What else? This isn’t as simple as filling out a one-size-fits-all-beats list once. I believe that if journalists have something to disclose about their views or involvement in a story that a reader should properly know to judge that story, they should be updating on online disclosures page accordingly. We don’t need to litter stories in sparse print and airtime with every such disclosure; it could reach an absurd though amusing extreme (“The lawyer for the accused once bought me a beer”… “I own two shares of Microsoft stock”…). But we should not shy away from such disclosure when it is relevant.

Yesterday, I was on NPR’s Talk of the Nation with Jeffrey Dvorkin, the network’s ombudsman, and Brent Cunningham, managing editor of the Columbia Journalism Review, talking about just this. The host, Michelle Martin, wasn’t grasping the nuances of this discussion. For what came out is that Dvorkin, Cunningham, and I agree broadly (I hope I don’t mischaracterize their views) that objectivity, as upheld in j-schools of yore, is a false god; that honest, fair, and complete reporting in spite of any personal perspectives, prejudices, or assumptions is the right standard; and that relevant disclosure is good. Where we disagree about is how far that should go, and I wish we’d explored that more. So explore it here: How much disclosure is necessary and relevant?
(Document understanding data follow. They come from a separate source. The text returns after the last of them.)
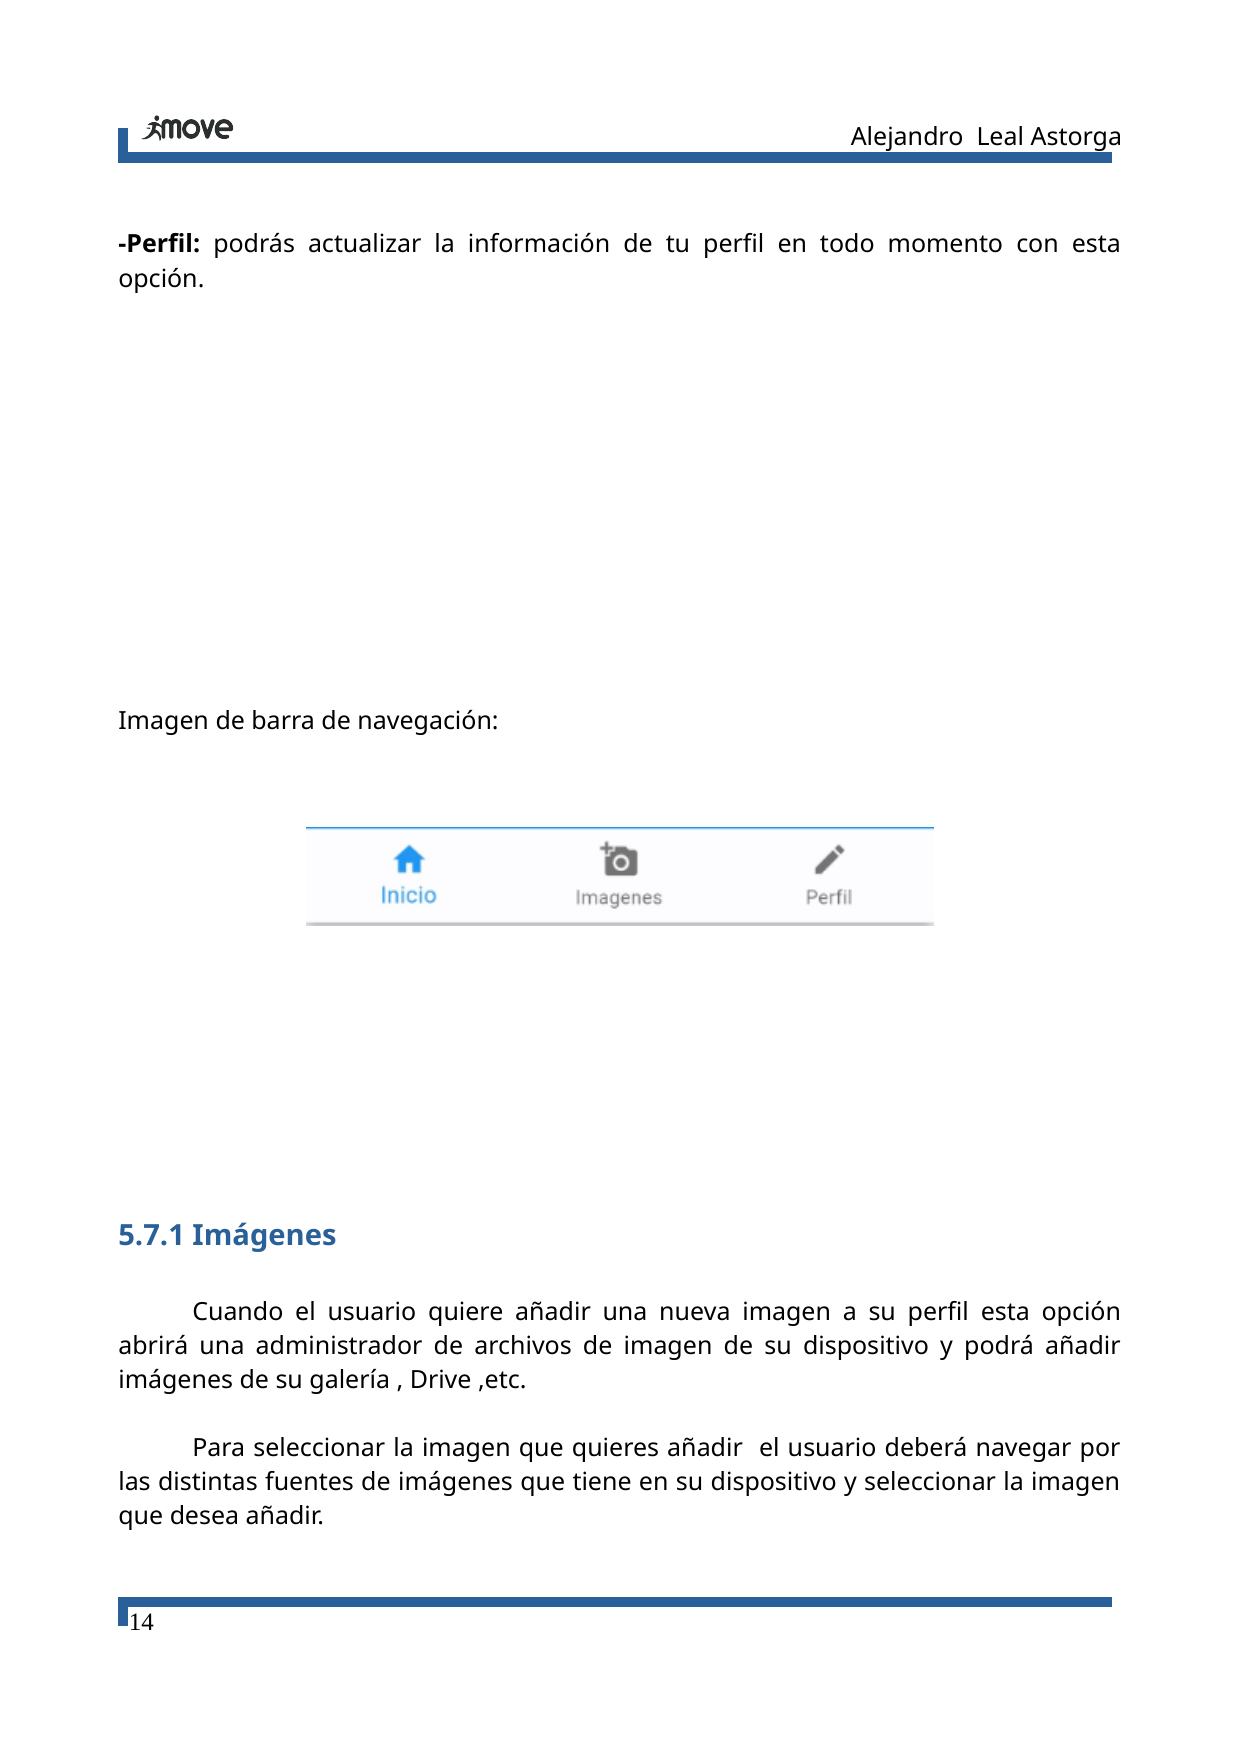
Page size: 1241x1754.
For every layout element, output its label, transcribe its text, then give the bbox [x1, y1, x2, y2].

text Cuando el usuario quiere añadir una nueva imagen a su perfil esta opción abrirá una administrador de archivos de imagen de su dispositivo y podrá añadir imágenes de su galería , Drive ,etc. [118, 1293, 1122, 1396]
text Imagen de barra de navegación: [118, 703, 1122, 737]
picture [306, 827, 935, 926]
picture [140, 113, 234, 141]
text -Perfil: podrás actualizar la información de tu perfil en todo momento con esta opción. [118, 226, 1122, 294]
text 5.7.1 Imágenes [118, 1214, 1122, 1254]
text Para seleccionar la imagen que quieres añadir el usuario deberá navegar por las distintas fuentes de imágenes que tiene en su dispositivo y seleccionar la imagen que desea añadir. [118, 1429, 1122, 1532]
Keep in mind that this does not mean that you’re disclosing deep, dark, family secrets about every story or laying your whole life bare. That’s not the point. This isn’t an exercise in Maoist self-criticism or columnist exhibitionism. This is about telling the people you’re talking with what they should know to understand your own perspective and what you bring to the story: “I’m writing about jazz but I prefer rock.” … or, “I’m covering a smoking ban and I used to smoke.” … or, yes, “I’m covering the Democrats and I am a Democrat.” It should not mean either that you should not cover a story because you have a relevant perspective or that you must because you do. This cuts both ways. The example I gave in yesterday’s discussion on NPR is that editors frequently assign African-American reporters to stories in the African-American community. That could be argued two ways: It’s stereotyping the reporters, or it’s assigning people who will understand those stories better. This doesn’t mean that they should or should not be assigned because of their background, but their background is relevant. The same goes for other stories where the background is not so transparent.

So if you join in and answer these disclosure questions, please tag it “disclosures.” And if you have any more questions you’d like to see journalists and bloggers answer, please add them to the comments.

: LATER: Vaughn Ververs answers the questions at Public Eye.